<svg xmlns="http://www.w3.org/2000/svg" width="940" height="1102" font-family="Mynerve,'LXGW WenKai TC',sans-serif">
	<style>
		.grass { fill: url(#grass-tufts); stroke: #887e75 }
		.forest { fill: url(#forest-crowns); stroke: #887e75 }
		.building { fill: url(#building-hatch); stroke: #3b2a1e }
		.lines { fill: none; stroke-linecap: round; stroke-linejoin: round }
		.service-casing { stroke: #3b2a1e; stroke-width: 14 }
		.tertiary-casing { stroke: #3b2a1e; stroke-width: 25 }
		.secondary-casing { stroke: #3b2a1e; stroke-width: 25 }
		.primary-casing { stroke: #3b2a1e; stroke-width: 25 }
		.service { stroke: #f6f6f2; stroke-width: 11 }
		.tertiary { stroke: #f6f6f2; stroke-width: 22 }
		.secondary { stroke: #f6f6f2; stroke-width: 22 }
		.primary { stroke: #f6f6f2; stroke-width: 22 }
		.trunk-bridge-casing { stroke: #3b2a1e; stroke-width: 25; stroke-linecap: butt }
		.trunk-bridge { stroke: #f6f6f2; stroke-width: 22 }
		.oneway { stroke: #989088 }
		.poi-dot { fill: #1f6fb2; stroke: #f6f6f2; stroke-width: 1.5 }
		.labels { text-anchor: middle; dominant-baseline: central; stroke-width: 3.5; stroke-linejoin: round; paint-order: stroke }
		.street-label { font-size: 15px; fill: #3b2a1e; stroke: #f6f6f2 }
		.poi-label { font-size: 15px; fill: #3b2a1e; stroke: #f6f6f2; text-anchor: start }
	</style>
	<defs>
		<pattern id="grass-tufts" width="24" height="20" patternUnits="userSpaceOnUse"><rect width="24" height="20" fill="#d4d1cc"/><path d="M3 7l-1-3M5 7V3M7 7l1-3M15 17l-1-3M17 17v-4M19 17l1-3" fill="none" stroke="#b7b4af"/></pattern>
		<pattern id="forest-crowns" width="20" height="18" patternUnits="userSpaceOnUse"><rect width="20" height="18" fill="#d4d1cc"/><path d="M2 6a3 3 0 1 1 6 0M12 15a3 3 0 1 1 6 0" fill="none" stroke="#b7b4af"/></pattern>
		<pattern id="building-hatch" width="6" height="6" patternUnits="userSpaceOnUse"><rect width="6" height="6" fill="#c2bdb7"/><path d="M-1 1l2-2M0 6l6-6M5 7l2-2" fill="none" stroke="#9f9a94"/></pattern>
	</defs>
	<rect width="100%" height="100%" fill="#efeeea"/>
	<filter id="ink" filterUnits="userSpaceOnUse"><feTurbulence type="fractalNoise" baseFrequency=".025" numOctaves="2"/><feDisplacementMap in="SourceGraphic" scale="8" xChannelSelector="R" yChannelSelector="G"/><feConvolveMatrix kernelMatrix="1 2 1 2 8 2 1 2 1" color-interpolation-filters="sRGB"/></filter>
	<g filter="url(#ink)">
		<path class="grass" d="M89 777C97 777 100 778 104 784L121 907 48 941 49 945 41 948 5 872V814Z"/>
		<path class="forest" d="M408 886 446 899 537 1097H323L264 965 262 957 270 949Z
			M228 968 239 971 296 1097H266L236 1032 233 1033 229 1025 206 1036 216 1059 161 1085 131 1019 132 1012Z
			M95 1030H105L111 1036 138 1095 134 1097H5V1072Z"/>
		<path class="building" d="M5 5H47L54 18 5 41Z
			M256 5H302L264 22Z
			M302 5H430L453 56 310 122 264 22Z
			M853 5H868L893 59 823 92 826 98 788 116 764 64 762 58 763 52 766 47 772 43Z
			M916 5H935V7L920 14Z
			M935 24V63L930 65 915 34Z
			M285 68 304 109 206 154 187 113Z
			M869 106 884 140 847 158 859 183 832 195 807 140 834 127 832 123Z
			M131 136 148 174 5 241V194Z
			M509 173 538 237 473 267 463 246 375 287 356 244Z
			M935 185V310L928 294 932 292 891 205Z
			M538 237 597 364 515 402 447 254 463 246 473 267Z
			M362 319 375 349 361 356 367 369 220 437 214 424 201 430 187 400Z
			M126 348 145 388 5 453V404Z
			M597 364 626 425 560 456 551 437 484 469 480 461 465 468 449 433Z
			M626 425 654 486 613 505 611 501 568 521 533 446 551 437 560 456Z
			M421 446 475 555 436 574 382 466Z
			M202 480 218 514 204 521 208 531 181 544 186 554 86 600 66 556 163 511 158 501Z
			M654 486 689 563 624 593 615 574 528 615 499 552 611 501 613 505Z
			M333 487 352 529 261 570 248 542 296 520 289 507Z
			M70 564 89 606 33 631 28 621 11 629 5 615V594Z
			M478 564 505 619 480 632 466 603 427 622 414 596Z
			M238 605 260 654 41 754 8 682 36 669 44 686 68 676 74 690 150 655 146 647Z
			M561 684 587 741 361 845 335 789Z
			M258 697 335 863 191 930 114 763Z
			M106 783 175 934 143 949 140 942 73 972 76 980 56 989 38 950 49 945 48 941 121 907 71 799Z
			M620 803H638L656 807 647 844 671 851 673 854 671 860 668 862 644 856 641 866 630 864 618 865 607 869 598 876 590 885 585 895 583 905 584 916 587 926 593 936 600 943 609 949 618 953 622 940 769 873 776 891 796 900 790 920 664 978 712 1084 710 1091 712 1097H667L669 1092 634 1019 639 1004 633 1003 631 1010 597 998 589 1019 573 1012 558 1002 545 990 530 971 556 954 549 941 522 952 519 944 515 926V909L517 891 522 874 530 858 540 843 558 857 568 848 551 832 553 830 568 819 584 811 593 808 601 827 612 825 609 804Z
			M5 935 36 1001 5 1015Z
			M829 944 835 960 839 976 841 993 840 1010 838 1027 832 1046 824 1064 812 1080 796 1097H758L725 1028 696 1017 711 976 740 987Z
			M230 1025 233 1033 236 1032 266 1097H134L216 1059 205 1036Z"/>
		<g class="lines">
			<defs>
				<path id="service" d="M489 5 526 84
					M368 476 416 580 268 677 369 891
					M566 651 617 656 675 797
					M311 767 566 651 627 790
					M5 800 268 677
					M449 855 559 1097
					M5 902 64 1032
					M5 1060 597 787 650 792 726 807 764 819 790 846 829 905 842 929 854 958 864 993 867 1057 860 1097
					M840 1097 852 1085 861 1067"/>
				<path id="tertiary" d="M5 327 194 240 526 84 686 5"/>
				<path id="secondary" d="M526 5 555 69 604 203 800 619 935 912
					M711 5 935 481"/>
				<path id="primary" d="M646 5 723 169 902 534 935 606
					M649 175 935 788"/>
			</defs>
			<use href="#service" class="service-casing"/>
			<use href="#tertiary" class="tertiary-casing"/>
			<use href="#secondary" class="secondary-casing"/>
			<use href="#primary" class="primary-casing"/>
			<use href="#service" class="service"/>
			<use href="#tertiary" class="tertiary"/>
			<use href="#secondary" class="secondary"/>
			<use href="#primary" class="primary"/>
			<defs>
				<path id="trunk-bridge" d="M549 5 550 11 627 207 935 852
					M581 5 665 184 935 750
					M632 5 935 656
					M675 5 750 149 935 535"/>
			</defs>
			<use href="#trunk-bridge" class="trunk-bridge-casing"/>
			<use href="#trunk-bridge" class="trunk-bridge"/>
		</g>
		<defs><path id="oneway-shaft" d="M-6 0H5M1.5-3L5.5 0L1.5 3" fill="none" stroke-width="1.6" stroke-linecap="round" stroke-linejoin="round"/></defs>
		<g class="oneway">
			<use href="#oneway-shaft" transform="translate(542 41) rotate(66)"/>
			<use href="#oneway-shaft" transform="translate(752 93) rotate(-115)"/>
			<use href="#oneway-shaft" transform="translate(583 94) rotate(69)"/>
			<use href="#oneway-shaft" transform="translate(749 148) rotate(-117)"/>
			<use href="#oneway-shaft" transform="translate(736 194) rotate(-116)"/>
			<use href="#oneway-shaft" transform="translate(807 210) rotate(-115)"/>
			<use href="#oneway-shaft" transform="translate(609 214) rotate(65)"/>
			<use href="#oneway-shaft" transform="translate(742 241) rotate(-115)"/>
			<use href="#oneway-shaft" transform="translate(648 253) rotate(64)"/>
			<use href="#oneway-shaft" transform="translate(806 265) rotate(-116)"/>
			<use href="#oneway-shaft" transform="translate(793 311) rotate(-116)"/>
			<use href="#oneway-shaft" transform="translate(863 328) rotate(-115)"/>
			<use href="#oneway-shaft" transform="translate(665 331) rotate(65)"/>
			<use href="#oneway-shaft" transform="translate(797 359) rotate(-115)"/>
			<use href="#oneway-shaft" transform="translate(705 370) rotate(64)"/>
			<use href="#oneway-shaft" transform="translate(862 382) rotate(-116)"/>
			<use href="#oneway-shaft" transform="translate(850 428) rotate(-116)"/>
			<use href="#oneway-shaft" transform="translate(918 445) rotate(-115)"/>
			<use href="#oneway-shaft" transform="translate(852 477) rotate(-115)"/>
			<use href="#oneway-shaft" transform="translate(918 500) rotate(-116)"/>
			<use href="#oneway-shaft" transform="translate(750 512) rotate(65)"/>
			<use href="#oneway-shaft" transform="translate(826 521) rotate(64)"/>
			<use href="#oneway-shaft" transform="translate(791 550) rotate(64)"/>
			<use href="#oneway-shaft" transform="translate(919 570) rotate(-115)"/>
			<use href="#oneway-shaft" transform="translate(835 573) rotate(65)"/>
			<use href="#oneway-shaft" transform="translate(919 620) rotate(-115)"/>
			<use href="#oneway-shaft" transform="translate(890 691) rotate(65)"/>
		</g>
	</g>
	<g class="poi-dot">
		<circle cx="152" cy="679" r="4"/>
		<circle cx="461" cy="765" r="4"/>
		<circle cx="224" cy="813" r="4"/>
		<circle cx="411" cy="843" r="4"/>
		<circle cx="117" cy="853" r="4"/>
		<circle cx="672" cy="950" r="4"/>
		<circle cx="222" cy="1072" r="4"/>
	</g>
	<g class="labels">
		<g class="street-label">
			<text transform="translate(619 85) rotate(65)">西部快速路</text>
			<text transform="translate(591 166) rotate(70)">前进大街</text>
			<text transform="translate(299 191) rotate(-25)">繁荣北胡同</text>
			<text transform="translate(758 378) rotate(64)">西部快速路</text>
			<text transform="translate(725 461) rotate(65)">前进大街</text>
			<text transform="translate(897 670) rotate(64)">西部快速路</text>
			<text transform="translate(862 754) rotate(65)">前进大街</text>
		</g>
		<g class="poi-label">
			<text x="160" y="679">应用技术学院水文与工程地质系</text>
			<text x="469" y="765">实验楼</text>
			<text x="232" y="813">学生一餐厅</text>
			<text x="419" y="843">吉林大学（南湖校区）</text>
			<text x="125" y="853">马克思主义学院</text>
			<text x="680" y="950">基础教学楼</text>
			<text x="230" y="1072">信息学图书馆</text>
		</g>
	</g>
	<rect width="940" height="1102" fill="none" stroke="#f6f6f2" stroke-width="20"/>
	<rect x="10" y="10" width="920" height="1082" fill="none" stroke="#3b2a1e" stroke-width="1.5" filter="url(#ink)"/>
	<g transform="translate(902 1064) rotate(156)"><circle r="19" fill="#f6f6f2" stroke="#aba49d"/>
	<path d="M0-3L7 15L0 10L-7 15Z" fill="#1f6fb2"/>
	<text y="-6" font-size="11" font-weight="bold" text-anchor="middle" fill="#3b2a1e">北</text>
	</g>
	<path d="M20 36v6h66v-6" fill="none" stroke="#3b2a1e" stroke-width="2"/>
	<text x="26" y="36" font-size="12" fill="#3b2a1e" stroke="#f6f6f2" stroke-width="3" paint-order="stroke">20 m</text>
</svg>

**GOAL OF THE EXERCISE:** In the listing above, which lines include the string "middle"? Return every one of them.

**SOLUTION TO THIS TASK:**
		.labels { text-anchor: middle; dominant-baseline: central; stroke-width: 3.5; stroke-linejoin: round; paint-order: stroke }
	<text y="-6" font-size="11" font-weight="bold" text-anchor="middle" fill="#3b2a1e">北</text>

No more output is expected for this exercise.